Exécutée par des ateliers bruxellois dans les années 1525, la tenture de David et Bethsabée est reconnue comme l’un des chefs-d’oeuvre de l’art de la tapisserie au XVIe siècle. Elle égale par la préciosité des matériaux employés, sa qualité d’exécution et son admirable état de conservation L’Apocalypse d’Angers (XIVe siècle), La Dame à la Licorne (XVe siècle) ou encore Les Chasses de Maximilien (XVIe siècle).
Avec ses dix pièces rassemblant près de six cents personnages sur soixante-quinze mètres de long, cette tenture illustre le récit biblique du Second Livre de Samuel. En pleine guerre contre les Ammonites, le roi David s’éprend de Bethsabée alors que sa femme Michol est frappée de stérilité ; de cette relation adultère s'annonce une descendance. David envoie alors Urie, l'époux de Bethsabée, en première ligne du front, où il trouve la mort. La colère divine s'abat sur le couple et l'enfant décède. Après une période de repentance, le souverain pardonné remporte la victoire et épouse Bethsabée. De son union avec Bethsabée légitimée par Dieu naîtra Salomon, grand roi d’Israël.
L’histoire est transposée dans le cadre de vie du XVIe siècle, offrant une multitude de détails sur la vie de la cour à la Renaissance (costumes, apparat et cérémonial royal, art de la guerre). Le nom de l’artiste qui en a élaboré les cartons demeure inconnu.
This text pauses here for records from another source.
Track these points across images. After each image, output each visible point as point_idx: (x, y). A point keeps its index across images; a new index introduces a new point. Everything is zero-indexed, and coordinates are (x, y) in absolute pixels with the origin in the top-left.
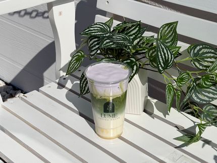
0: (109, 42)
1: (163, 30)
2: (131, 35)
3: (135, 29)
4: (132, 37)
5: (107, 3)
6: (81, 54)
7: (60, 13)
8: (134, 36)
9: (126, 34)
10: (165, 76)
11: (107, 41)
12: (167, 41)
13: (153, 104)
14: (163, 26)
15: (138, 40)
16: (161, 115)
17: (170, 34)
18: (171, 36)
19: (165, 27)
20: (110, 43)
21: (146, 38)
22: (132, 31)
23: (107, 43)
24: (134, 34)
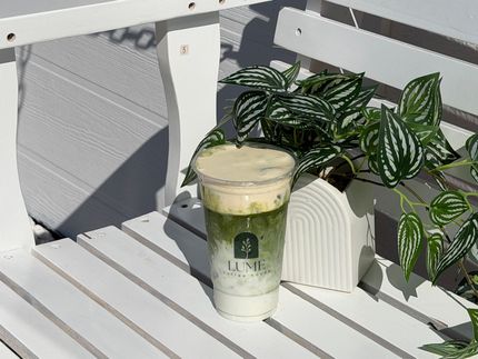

Il pourrait toutefois s’agir du peintre flamand Jan van Roome, dit Jean de Bruxelles, artiste en vogue à la cour de Marguerite d’Autriche, tante de Charles Quint. Jan van Roome dessine en 1513 le tombeau de son époux Philibert de Savoie à Brou, dont les statuettes s’apparentent de très près aux figures de la tapisserie. D’ailleurs, le nom le plus fréquemment suggéré lorsqu’on tente de considérer le commanditaire de cette oeuvre qui ne porte aucune armoirie est celui de Marguerite d’Autriche. Deux indices viennent conforter cette hypothèse : le motif héraldique du « A » sur le cheval porte-étendard de la troisième pièce, pouvant évoquer Austria, et l’architecture du palais de la quatrième pièce, qui est à rapprocher de la cour du palais ducal de Bruxelles, dont il avait dessiné la clôture.
Si Marguerite d’Autriche a commandité cette oeuvre, il semblerait qu’elle l’ait revendue avant sa mort, survenue en 1530. En effet, l’inventaire de 1547 du roi Henri VIII d’Angleterre signale l’achat en 1528 à un marchand flamand d’une tenture en dix pièces représentant « la riche histoire du roi David », aux dimensions similaires à celles de la tenture du musée national de la Renaissance.
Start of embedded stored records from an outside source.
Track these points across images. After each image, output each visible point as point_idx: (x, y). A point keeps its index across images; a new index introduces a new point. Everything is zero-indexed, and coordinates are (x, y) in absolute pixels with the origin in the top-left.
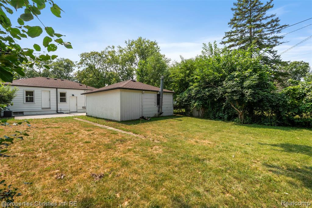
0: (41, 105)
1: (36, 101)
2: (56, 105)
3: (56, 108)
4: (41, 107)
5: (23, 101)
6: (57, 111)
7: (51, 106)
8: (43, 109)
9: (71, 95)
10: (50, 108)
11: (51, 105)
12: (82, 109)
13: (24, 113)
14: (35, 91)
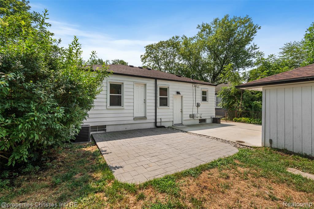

Cette tenture met en scène l’orgueil et l’affront du roi David envers le pouvoir divin autant que le pardon et le consentement de Dieu. Il est donc aisé de comprendre la valeur qu’Henri VIII pouvait accorder à ce récit, dans un contexte où il cherchait à faire accepter par le pape son divorce avec Catherine d’Aragon - qui ne lui donnait pas d’enfant - et l’effet que pouvaient produire ces tapisseries sur les princes et ambassadeurs italiens lorsqu’elles étaient déployées durant les cérémonies du glorieux souverain.
Cette oeuvre n'est actuellement pas exposée pour des raisons de conservation.